An optimal improvement for the Hardy inequality on the hyperbolic space and related manifolds

TL;DR

This paper establishes optimal Hardy inequalities on hyperbolic space and related manifolds, providing critical operators, new inequalities, and applications such as improved Rellich inequalities and uncertainty principles.

Contribution

It introduces the first optimal Hardy inequalities for the operator P_λ on hyperbolic space, extending to general Cartan-Hadamard manifolds with curvature conditions.

Findings

Proved optimal Hardy inequalities on hyperbolic space.

Derived a new critical Hardy-type inequality on hyperbolic space.
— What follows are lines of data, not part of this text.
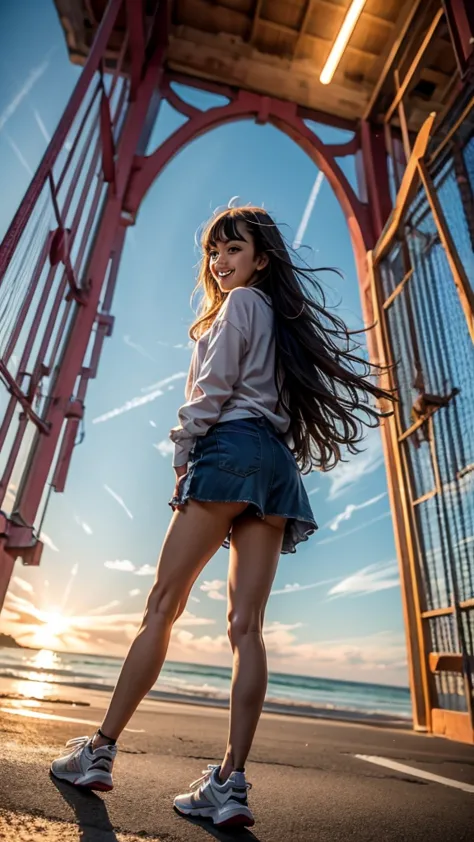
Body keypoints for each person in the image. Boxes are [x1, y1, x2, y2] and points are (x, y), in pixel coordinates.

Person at [50, 206, 392, 829]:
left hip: (229, 451)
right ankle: (230, 784)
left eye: (233, 250)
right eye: (215, 252)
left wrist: (184, 455)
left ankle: (97, 753)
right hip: (273, 465)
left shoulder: (238, 308)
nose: (220, 262)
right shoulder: (280, 320)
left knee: (162, 607)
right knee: (246, 627)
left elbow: (210, 391)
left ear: (261, 259)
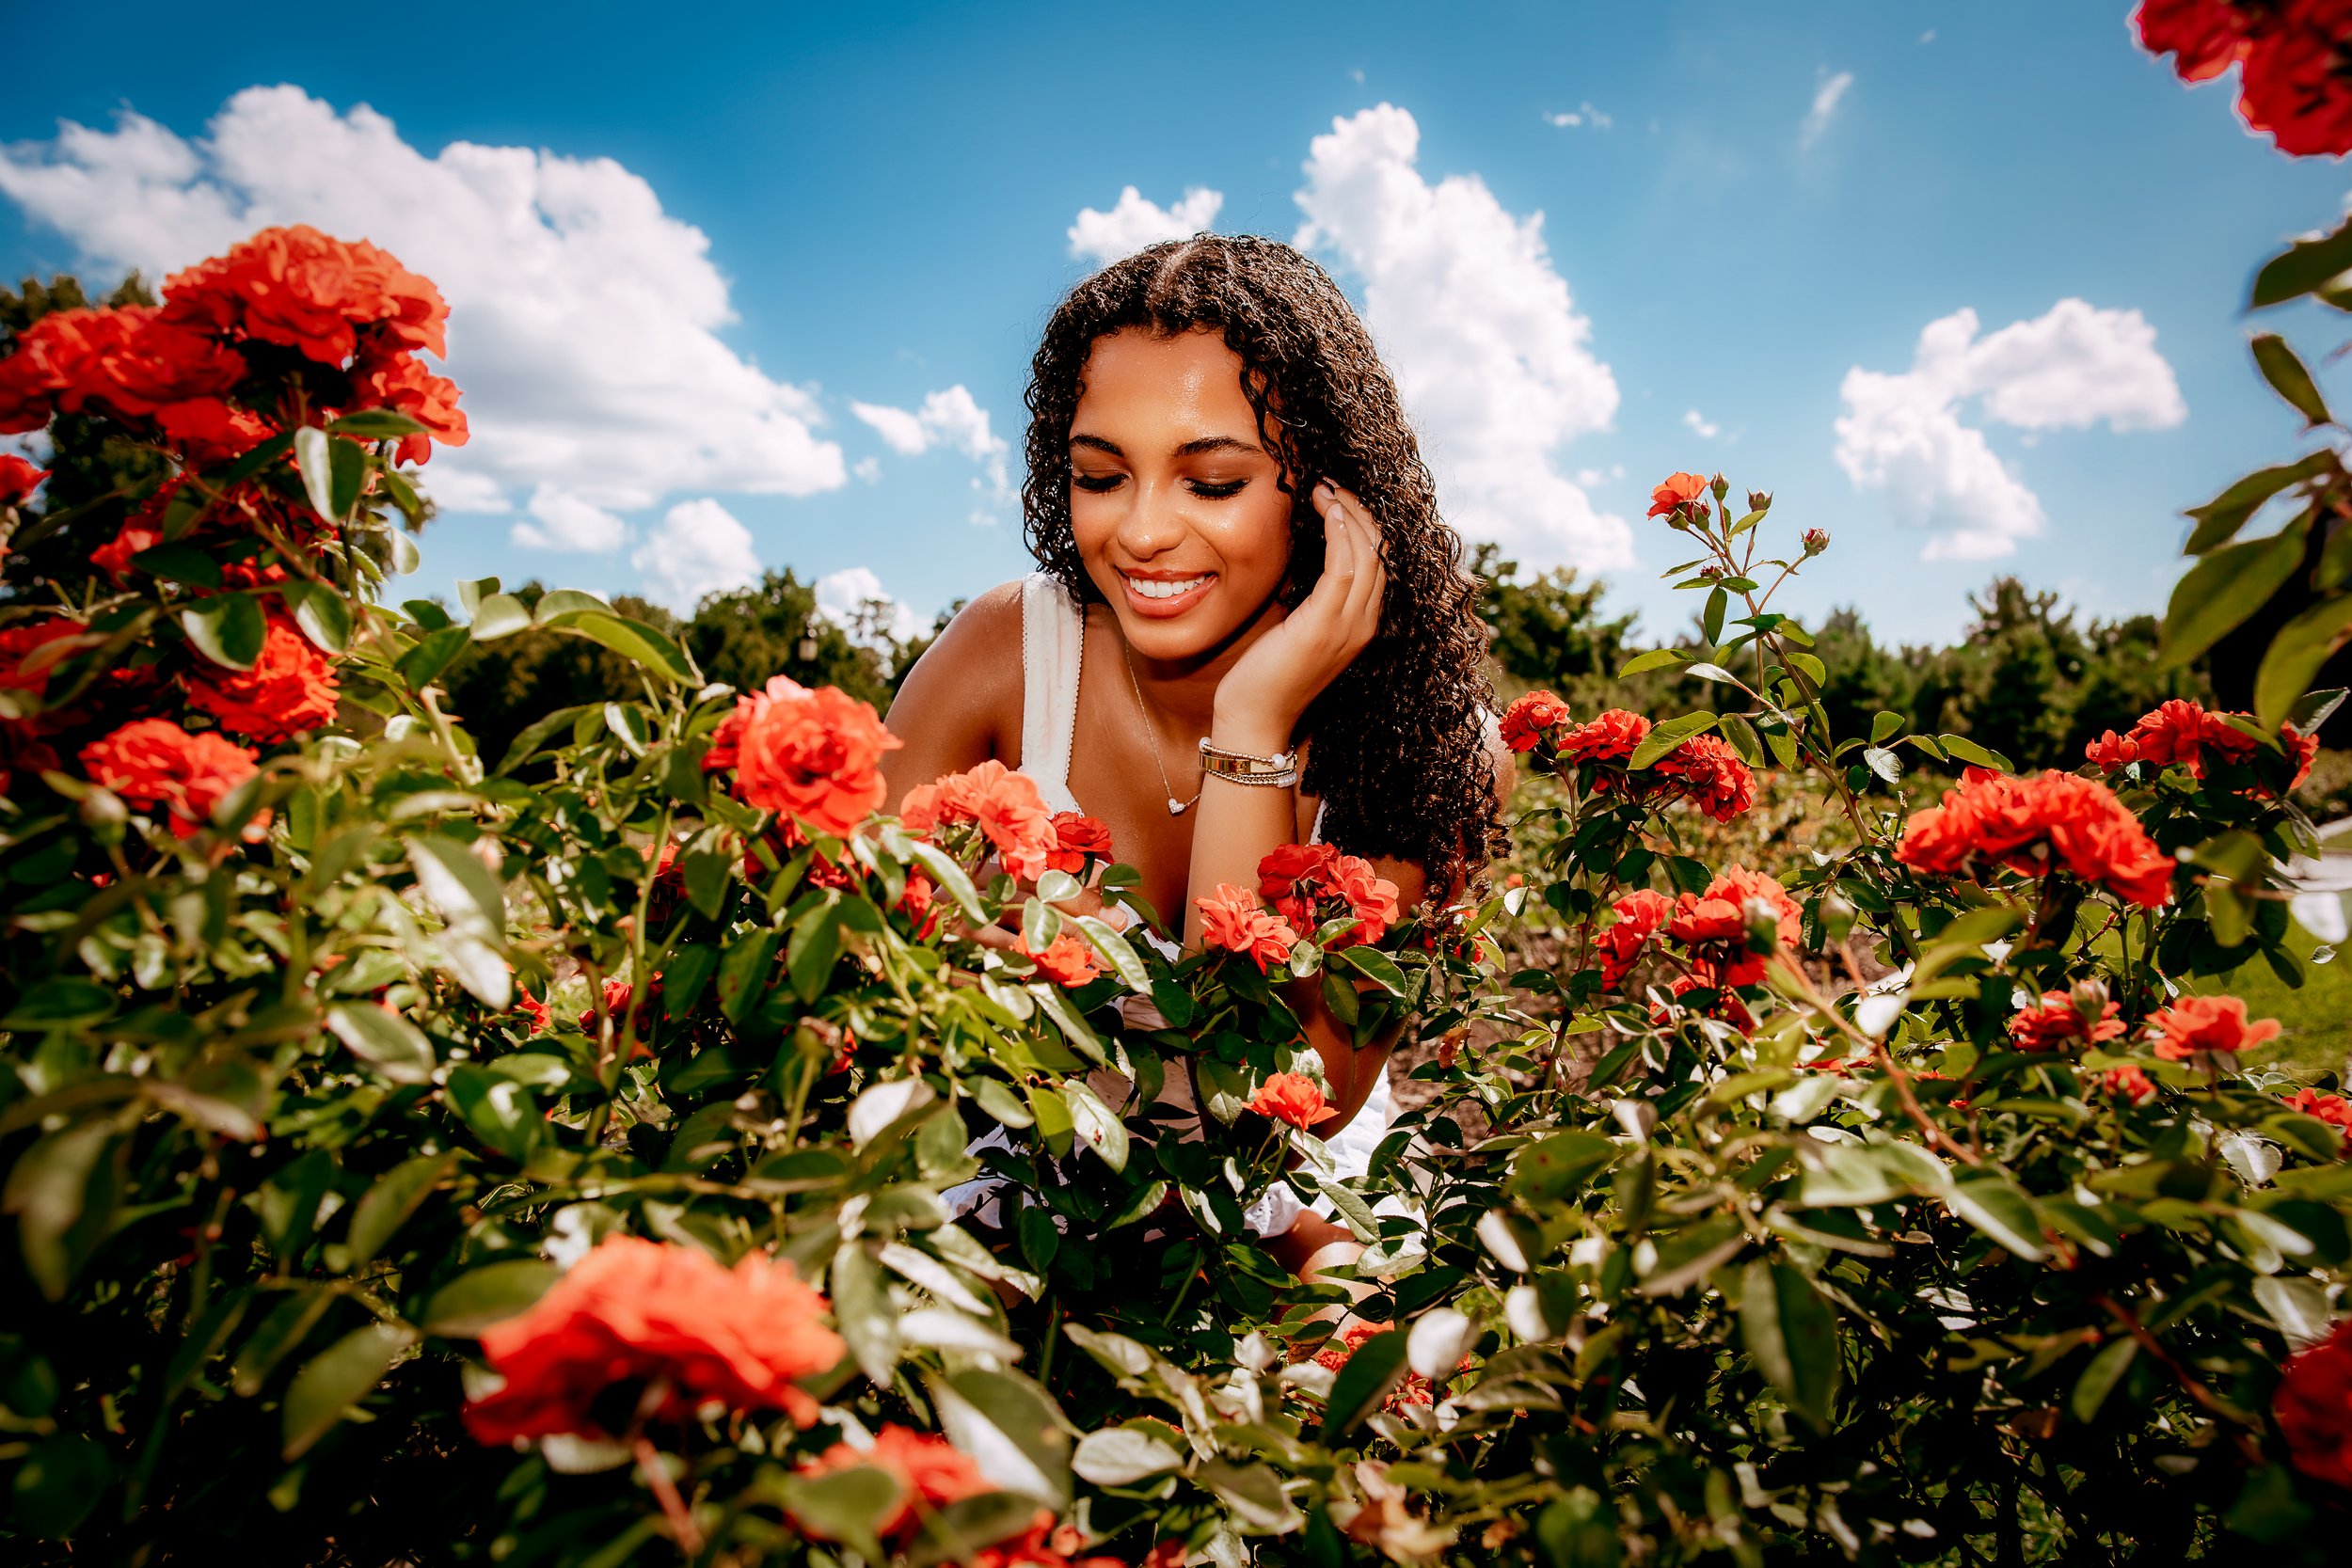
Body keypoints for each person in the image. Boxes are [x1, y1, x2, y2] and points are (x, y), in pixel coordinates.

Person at [882, 234, 1507, 1275]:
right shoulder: (1004, 655)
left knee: (1352, 1349)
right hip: (1008, 1172)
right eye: (1099, 474)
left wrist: (1251, 729)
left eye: (1209, 480)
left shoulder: (1431, 747)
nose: (1140, 531)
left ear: (1325, 489)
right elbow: (844, 976)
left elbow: (1273, 1098)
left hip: (1287, 1202)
Applied results to improve Rellich inequalities and uncertainty principles.

Abstract

We prove \emph{optimal} improvements of the Hardy inequality on the hyperbolic space. Here, optimal means that the resulting operator is critical in the sense of [J.Funct.Anal. 266 (2014), pp. 4422-89], namely the associated inequality cannot be further improved. Such inequalities arise from more general, \emph{optimal} ones valid for the operator $ P_{\lambda}:= -\Delta_{\mathbb{H}^N} - \lambda$ where $0 \leq \lambda \leq \lambda_{1}(\mathbb{H}^N)$ and $\lambda_{1}(\mathbb{H}^N)$ is the bottom of the $L^2$ spectrum of $-\Delta_{\mathbb{H}^N} $, a problem that had been studied in [J.Funct.Anal. 272 (2017), pp. 1661-1703 ] only for the operator $P_{\lambda_{1}(\mathbb{H}^N)}$. A different, critical and new inequality on $\mathbb{H}^N$, locally of Hardy type, is also shown. Such results have in fact greater generality since there are shown on general Cartan-Hadamard manifolds under curvature assumptions, possibly depending on the point. Existence/nonexistence of extremals for the related Hardy-Poincar\'e inequalities are also proved using concentration-compactness technique and a Liouville comparison theorem. As applications of our inequalities we obtain an improved Rellich inequality and we derive a quantitative version of Heisenberg-Pauli-Weyl uncertainty principle for the operator $P_\lambda.$